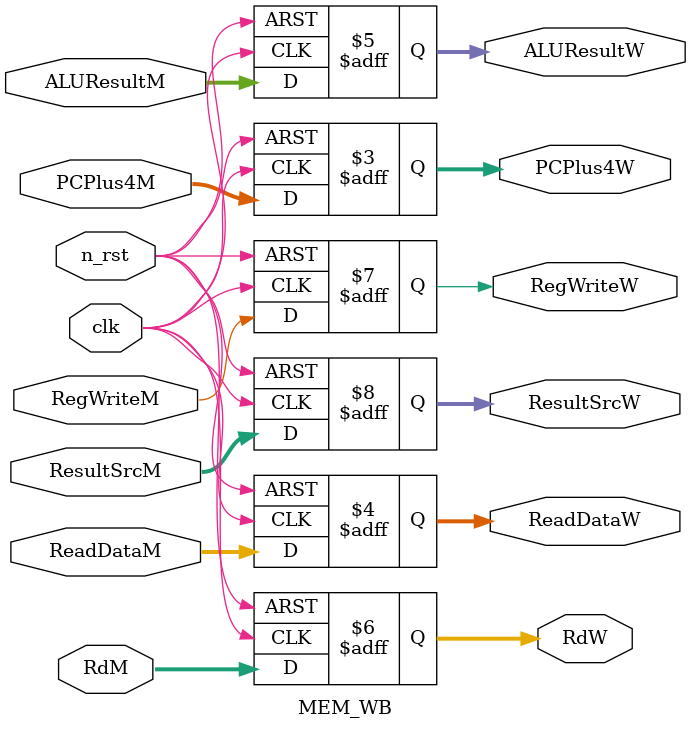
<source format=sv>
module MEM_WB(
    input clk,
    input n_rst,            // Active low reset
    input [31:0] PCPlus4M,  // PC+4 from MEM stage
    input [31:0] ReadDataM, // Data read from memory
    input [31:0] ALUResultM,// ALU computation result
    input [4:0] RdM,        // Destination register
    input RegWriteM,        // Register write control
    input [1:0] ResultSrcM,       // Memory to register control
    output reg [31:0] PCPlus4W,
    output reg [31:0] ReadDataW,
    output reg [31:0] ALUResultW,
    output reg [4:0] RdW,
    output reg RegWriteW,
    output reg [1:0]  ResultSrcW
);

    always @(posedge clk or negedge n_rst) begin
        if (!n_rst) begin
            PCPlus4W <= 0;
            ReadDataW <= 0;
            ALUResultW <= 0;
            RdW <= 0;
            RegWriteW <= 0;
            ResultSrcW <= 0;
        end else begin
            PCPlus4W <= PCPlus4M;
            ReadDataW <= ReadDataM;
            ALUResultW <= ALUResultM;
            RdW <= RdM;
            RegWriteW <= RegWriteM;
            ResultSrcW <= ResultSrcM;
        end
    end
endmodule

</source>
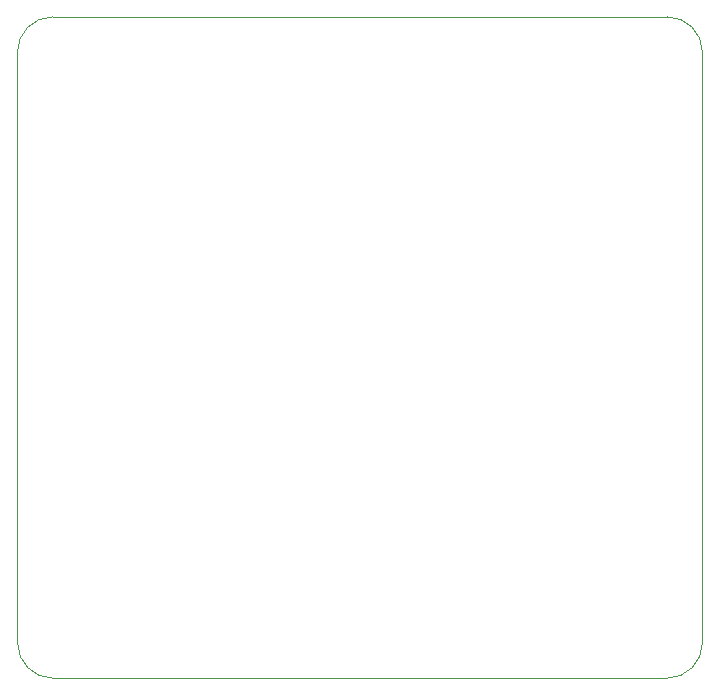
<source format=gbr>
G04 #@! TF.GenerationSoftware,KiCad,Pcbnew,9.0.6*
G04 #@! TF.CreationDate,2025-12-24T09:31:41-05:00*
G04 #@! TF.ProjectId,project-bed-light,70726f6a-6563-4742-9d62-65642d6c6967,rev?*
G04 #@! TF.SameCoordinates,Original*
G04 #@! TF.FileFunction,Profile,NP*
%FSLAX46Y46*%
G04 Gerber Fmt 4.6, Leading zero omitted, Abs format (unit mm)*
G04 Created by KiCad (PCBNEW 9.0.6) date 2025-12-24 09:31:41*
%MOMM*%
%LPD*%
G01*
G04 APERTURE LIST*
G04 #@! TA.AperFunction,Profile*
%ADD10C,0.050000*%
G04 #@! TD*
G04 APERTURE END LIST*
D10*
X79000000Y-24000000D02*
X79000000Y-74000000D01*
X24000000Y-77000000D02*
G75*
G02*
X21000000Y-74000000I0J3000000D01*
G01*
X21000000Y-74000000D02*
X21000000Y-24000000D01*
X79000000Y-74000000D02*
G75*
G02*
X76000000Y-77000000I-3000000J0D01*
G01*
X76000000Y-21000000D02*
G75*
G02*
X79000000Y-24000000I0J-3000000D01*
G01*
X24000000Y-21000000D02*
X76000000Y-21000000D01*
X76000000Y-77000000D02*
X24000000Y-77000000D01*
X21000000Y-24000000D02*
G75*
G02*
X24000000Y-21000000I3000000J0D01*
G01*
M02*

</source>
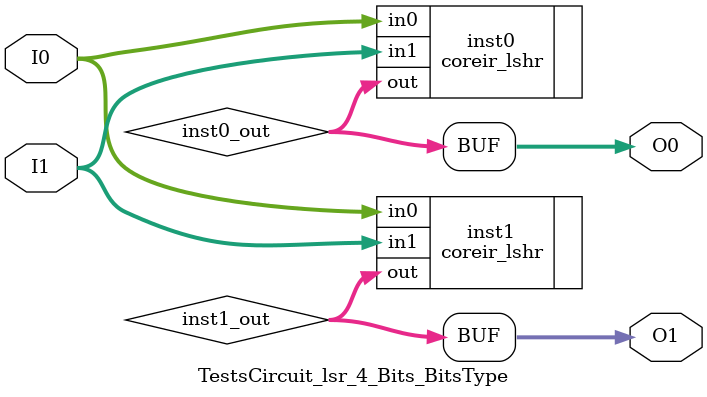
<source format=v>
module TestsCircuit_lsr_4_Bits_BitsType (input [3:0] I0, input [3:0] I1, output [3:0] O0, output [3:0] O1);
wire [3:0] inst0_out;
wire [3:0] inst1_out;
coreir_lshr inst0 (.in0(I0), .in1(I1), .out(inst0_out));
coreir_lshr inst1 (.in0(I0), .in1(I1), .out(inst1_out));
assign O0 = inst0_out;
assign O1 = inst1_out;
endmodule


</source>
+ + + + + + +
Starting with the line that has "G04 #@! TA.AperFunction,Profile*" and ending with the last line of the records, retype every line exactly and only those lines. Do not include the pictures.

#### Task answer:
G04 #@! TA.AperFunction,Profile*
%ADD10C,0.050000*%
G04 #@! TD*
G04 APERTURE END LIST*
D10*
X79000000Y-24000000D02*
X79000000Y-74000000D01*
X24000000Y-77000000D02*
G75*
G02*
X21000000Y-74000000I0J3000000D01*
G01*
X21000000Y-74000000D02*
X21000000Y-24000000D01*
X79000000Y-74000000D02*
G75*
G02*
X76000000Y-77000000I-3000000J0D01*
G01*
X76000000Y-21000000D02*
G75*
G02*
X79000000Y-24000000I0J-3000000D01*
G01*
X24000000Y-21000000D02*
X76000000Y-21000000D01*
X76000000Y-77000000D02*
X24000000Y-77000000D01*
X21000000Y-24000000D02*
G75*
G02*
X24000000Y-21000000I3000000J0D01*
G01*
M02*

</source>
<source format=v>
module TestsCircuit_lsr_4_Bits_BitsType (input [3:0] I0, input [3:0] I1, output [3:0] O0, output [3:0] O1);
wire [3:0] inst0_out;
wire [3:0] inst1_out;
coreir_lshr inst0 (.in0(I0), .in1(I1), .out(inst0_out));
coreir_lshr inst1 (.in0(I0), .in1(I1), .out(inst1_out));
assign O0 = inst0_out;
assign O1 = inst1_out;
endmodule


</source>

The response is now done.